#### AIM OF THE TASK:
In the material below, repeat word for word every line from the one containing "pattern of **9:32**." through the last line, inclusive.

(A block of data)
++++++
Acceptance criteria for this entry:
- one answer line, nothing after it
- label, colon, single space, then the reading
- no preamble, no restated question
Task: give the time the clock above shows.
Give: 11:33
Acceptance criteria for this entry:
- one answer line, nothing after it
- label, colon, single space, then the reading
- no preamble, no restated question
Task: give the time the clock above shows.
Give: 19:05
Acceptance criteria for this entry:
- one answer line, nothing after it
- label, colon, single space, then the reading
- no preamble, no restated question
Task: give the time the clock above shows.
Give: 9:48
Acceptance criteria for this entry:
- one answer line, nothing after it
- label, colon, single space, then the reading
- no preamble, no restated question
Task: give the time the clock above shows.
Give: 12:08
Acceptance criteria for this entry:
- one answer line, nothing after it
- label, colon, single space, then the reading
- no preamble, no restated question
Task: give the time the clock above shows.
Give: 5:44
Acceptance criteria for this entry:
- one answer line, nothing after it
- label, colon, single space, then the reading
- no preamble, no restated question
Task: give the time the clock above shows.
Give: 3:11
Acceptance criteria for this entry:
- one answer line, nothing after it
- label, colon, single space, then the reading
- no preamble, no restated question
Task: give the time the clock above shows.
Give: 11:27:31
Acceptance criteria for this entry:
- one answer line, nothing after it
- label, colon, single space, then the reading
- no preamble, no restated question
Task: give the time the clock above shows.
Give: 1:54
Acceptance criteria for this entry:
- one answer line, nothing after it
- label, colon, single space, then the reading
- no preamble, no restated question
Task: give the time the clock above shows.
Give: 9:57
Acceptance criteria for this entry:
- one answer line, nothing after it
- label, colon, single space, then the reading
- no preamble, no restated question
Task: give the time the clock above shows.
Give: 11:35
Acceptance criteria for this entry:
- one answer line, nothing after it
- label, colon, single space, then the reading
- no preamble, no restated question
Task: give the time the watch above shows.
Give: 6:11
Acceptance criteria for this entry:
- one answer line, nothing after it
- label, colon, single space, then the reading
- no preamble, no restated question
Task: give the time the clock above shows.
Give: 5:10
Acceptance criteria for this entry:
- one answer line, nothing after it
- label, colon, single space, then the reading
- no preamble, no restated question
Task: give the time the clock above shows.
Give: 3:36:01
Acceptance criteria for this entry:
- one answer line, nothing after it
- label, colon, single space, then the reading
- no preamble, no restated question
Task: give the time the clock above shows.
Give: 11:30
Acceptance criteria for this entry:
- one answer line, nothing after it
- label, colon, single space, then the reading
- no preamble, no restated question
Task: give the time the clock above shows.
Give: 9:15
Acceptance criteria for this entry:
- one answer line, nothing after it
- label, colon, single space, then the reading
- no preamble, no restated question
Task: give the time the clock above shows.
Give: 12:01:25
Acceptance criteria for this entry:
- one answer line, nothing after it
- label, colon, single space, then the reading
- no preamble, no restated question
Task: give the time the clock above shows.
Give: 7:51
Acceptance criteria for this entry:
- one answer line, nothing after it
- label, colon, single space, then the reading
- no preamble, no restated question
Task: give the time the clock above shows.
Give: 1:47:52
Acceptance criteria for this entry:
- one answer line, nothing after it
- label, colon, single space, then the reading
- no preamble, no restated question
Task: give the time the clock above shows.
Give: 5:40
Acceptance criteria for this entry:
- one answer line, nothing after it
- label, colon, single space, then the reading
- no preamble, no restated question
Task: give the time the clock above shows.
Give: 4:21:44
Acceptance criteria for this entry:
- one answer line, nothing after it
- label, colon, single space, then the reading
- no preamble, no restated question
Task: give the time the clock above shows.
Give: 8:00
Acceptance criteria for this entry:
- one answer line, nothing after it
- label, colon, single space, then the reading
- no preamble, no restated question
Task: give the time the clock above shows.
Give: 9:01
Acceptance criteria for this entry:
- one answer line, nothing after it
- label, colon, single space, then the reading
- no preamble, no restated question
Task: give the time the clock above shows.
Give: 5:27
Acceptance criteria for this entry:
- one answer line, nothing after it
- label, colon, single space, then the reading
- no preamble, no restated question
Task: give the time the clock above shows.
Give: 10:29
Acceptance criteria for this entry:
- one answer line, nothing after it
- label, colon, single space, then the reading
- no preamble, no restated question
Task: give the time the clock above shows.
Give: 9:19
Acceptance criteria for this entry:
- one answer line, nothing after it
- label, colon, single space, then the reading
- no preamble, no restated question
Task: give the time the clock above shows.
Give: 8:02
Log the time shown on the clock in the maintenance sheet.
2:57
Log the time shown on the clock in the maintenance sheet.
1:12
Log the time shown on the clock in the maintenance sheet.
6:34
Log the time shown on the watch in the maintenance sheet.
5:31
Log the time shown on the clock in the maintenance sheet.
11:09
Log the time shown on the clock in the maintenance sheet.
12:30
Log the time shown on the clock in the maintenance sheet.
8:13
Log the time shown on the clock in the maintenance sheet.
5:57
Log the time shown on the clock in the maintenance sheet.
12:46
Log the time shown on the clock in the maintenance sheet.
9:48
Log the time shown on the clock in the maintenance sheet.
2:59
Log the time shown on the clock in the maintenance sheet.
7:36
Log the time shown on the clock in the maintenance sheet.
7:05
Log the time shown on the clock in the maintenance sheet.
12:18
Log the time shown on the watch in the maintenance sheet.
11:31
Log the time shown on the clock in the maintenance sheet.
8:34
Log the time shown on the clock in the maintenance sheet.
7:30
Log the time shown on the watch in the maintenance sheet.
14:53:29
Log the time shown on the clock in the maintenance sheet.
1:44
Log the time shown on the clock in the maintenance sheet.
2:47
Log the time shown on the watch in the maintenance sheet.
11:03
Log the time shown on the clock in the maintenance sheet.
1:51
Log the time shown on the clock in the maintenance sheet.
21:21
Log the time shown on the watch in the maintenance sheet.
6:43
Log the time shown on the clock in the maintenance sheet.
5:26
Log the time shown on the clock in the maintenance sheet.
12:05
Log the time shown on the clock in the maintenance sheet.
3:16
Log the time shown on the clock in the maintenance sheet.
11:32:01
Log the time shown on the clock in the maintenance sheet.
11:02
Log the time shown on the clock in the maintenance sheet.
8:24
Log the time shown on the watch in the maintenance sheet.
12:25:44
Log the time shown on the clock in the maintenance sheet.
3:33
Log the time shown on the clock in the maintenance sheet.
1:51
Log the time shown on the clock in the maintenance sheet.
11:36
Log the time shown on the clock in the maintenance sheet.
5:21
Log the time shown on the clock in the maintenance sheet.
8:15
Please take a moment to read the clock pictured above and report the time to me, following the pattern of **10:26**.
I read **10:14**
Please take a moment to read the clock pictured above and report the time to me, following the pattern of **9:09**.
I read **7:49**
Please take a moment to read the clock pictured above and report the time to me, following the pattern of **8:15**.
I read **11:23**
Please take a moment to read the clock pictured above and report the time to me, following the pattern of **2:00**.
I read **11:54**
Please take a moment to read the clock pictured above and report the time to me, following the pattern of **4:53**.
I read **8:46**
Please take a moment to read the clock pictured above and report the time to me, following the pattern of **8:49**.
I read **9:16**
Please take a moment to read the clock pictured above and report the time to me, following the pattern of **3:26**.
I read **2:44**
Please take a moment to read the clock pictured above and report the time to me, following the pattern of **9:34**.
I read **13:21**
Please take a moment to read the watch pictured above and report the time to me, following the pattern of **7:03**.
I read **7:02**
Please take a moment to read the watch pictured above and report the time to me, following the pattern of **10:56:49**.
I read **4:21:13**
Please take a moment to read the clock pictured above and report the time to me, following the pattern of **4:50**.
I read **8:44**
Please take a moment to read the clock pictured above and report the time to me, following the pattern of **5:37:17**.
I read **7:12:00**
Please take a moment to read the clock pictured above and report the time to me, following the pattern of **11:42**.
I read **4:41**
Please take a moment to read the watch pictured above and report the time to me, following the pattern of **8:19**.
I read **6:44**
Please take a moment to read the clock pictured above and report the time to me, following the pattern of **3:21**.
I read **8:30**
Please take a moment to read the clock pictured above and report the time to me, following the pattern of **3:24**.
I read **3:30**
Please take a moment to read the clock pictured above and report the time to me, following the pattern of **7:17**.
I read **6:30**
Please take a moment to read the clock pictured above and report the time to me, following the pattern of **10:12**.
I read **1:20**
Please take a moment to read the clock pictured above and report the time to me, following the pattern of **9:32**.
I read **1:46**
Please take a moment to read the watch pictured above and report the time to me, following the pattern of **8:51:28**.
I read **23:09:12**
++++++
#### CORRECT OUTPUT:
Please take a moment to read the clock pictured above and report the time to me, following the pattern of **9:32**.
I read **1:46**
Please take a moment to read the watch pictured above and report the time to me, following the pattern of **8:51:28**.
I read **23:09:12**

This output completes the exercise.